[Data entries]
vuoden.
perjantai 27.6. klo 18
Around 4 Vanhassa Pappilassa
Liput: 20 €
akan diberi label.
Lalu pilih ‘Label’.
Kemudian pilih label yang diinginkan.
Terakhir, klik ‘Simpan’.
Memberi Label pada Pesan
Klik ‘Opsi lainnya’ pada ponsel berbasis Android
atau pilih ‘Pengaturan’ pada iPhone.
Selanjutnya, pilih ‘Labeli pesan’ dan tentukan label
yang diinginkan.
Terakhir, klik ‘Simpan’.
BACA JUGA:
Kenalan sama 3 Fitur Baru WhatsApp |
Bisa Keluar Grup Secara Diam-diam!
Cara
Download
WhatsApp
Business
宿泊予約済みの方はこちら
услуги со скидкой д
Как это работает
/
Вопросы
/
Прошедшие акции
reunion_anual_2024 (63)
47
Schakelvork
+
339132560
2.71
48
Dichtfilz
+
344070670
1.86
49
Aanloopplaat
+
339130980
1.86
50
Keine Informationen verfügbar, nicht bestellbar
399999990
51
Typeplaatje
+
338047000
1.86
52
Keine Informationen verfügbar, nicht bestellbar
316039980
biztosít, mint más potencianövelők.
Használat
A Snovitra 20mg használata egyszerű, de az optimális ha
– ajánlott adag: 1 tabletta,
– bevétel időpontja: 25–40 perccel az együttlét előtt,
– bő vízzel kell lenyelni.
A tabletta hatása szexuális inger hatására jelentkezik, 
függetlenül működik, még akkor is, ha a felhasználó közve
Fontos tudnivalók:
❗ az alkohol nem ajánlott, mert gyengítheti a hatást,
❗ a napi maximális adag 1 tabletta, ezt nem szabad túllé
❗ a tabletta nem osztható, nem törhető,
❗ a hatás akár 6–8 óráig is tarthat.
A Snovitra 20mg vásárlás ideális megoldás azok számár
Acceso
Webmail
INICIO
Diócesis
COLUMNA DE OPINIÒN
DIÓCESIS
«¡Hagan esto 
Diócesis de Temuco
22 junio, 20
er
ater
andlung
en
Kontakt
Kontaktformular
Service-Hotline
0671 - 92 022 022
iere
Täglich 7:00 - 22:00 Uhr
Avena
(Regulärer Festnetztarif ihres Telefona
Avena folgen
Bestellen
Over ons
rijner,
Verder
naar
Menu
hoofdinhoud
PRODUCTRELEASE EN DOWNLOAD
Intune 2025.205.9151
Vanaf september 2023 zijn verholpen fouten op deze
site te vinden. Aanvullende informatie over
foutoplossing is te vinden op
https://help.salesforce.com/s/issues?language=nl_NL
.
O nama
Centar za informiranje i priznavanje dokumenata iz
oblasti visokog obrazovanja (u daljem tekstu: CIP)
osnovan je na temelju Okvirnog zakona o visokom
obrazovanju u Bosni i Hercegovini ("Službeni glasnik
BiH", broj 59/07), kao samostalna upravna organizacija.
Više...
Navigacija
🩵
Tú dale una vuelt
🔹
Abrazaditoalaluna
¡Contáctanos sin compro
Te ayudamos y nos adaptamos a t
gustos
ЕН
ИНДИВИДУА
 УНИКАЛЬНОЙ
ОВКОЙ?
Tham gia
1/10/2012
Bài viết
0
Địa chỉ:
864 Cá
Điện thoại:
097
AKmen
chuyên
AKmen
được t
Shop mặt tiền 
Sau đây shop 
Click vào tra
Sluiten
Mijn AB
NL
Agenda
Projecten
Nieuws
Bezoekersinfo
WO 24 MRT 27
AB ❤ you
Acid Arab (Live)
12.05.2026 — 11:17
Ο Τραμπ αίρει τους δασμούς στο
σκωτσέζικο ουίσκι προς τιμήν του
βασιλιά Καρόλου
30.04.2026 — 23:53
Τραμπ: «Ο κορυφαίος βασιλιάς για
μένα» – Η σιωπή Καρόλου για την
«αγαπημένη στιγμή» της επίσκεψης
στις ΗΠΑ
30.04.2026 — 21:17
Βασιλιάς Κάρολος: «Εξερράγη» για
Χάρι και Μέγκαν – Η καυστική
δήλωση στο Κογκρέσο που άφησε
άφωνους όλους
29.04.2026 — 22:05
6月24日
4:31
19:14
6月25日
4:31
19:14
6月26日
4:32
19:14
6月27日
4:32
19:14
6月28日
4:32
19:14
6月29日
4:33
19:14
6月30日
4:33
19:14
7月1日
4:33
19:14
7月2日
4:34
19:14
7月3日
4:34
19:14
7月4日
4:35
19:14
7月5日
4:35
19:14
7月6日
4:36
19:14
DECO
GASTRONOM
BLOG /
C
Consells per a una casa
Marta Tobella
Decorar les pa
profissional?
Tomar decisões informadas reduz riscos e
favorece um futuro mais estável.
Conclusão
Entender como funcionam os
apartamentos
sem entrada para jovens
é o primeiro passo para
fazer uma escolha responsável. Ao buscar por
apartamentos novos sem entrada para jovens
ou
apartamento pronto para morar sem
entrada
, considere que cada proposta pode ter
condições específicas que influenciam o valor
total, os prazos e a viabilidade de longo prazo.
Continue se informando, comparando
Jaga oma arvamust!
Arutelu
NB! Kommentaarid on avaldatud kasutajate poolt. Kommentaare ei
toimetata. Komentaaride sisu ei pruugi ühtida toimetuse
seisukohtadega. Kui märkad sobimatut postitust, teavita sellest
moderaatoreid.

● Problem to solve
Rewrite the lines from the start of the records to the line with "Klik ‘Opsi lainnya’", both included, as a Markdown table with the columns "No." and "Line". Give each nonblank line its own row.

● Output of the task
| No. | Line |
|---|---|
| 1 | vuoden. |
| 2 | perjantai 27.6. klo 18 |
| 3 | Around 4 Vanhassa Pappilassa |
| 4 | Liput: 20 € |
| 5 | akan diberi label. |
| 6 | Lalu pilih ‘Label’. |
| 7 | Kemudian pilih label yang diinginkan. |
| 8 | Terakhir, klik ‘Simpan’. |
| 9 | Memberi Label pada Pesan |
| 10 | Klik ‘Opsi lainnya’ pada ponsel berbasis Android |